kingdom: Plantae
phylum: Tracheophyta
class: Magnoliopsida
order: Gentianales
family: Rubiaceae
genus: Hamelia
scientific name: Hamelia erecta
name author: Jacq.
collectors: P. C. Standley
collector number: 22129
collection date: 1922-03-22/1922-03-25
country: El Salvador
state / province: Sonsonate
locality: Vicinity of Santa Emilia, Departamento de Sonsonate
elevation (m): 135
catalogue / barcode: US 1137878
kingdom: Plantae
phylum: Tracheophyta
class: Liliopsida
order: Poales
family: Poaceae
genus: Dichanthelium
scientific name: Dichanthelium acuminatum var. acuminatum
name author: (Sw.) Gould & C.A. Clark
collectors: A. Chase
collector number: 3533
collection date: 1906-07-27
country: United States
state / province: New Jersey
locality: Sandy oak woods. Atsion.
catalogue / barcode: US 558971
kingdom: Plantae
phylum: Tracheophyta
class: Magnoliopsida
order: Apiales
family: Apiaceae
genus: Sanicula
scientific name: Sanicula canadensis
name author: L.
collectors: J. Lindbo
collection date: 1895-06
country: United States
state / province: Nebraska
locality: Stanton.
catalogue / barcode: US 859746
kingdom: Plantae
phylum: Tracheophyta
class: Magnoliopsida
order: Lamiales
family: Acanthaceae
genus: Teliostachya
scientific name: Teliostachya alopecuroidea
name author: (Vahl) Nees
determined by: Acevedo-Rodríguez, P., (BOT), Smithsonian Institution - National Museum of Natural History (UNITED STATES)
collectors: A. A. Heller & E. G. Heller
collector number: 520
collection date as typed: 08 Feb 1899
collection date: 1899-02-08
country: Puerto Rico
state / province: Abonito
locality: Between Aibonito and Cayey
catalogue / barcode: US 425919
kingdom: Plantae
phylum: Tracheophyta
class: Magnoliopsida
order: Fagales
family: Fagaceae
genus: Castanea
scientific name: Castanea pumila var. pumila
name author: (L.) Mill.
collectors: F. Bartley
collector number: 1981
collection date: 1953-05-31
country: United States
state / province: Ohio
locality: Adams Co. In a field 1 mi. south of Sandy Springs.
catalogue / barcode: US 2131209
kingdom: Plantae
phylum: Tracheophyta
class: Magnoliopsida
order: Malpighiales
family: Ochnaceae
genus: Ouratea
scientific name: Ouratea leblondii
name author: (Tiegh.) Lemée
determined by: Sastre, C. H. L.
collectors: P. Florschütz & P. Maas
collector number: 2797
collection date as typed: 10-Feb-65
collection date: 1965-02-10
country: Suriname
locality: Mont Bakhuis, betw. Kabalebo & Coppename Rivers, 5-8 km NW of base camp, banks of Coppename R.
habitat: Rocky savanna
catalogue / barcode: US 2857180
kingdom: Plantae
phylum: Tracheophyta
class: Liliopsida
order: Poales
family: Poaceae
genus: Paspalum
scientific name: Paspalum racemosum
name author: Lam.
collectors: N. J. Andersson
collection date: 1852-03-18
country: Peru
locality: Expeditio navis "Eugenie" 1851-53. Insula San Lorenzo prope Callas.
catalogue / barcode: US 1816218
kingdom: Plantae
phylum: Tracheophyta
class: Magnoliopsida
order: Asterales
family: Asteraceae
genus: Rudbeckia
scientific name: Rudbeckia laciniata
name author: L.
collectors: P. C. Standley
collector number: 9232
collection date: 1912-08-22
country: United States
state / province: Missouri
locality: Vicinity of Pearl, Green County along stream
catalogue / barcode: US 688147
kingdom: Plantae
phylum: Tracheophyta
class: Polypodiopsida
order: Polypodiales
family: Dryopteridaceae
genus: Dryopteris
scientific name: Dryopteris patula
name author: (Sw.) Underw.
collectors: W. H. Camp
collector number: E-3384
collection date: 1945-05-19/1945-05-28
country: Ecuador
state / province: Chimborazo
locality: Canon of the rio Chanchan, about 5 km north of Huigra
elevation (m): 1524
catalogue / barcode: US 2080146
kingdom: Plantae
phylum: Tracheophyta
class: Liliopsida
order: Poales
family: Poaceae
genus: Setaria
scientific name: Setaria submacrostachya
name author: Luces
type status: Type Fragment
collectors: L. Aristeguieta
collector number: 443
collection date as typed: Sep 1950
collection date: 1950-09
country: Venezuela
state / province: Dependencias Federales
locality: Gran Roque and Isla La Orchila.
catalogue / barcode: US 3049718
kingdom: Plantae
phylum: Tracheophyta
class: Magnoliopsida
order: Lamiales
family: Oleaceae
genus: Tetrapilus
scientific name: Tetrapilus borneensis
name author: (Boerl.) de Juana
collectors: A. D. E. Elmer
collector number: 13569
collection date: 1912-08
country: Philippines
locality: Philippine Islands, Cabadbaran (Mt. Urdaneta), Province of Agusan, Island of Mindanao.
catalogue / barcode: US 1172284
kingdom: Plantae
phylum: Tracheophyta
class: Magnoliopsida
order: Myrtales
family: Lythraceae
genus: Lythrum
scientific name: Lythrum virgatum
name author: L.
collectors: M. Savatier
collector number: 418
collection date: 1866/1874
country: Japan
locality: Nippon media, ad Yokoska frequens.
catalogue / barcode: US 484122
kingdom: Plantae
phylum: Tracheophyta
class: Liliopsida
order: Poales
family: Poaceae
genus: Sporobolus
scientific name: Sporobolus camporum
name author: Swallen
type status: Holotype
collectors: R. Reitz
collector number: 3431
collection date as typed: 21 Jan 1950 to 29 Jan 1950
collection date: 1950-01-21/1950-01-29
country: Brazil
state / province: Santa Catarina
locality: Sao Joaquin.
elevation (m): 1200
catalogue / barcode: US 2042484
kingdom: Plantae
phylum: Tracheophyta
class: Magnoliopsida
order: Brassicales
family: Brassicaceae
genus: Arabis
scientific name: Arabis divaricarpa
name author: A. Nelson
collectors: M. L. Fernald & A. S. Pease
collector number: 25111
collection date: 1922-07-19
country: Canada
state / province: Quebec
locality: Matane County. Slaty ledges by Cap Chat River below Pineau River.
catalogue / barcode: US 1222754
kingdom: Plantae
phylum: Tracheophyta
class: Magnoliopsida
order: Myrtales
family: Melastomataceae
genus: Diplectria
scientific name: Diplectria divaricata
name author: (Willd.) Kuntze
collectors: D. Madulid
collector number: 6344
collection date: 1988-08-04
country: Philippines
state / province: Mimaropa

+++++

▶ [Required work]:
Put the records, from the start through the line that contains "determined by: Acevedo-Rodríguez, P., (BOT), Smithsonian", into a Markdown table with the columns Row and Entry. Number each line in Row, place the line itself in Entry, and omit blank lines.

▶ [Solution to the exercise]:
| Row | Entry |
|---|---|
| 1 | kingdom: Plantae |
| 2 | phylum: Tracheophyta |
| 3 | class: Magnoliopsida |
| 4 | order: Gentianales |
| 5 | family: Rubiaceae |
| 6 | genus: Hamelia |
| 7 | scientific name: Hamelia erecta |
| 8 | name author: Jacq. |
| 9 | collectors: P. C. Standley |
| 10 | collector number: 22129 |
| 11 | collection date: 1922-03-22/1922-03-25 |
| 12 | country: El Salvador |
| 13 | state / province: Sonsonate |
| 14 | locality: Vicinity of Santa Emilia, Departamento de Sonsonate |
| 15 | elevation (m): 135 |
| 16 | catalogue / barcode: US 1137878 |
| 17 | kingdom: Plantae |
| 18 | phylum: Tracheophyta |
| 19 | class: Liliopsida |
| 20 | order: Poales |
| 21 | family: Poaceae |
| 22 | genus: Dichanthelium |
| 23 | scientific name: Dichanthelium acuminatum var. acuminatum |
| 24 | name author: (Sw.) Gould & C.A. Clark |
| 25 | collectors: A. Chase |
| 26 | collector number: 3533 |
| 27 | collection date: 1906-07-27 |
| 28 | country: United States |
| 29 | state / province: New Jersey |
| 30 | locality: Sandy oak woods. Atsion. |
| 31 | catalogue / barcode: US 558971 |
| 32 | kingdom: Plantae |
| 33 | phylum: Tracheophyta |
| 34 | class: Magnoliopsida |
| 35 | order: Apiales |
| 36 | family: Apiaceae |
| 37 | genus: Sanicula |
| 38 | scientific name: Sanicula canadensis |
| 39 | name author: L. |
| 40 | collectors: J. Lindbo |
| 41 | collection date: 1895-06 |
| 42 | country: United States |
| 43 | state / province: Nebraska |
| 44 | locality: Stanton. |
| 45 | catalogue / barcode: US 859746 |
| 46 | kingdom: Plantae |
| 47 | phylum: Tracheophyta |
| 48 | class: Magnoliopsida |
| 49 | order: Lamiales |
| 50 | family: Acanthaceae |
| 51 | genus: Teliostachya |
| 52 | scientific name: Teliostachya alopecuroidea |
| 53 | name author: (Vahl) Nees |
| 54 | determined by: Acevedo-Rodríguez, P., (BOT), Smithsonian Institution - National Museum of Natural History (UNITED STATES) |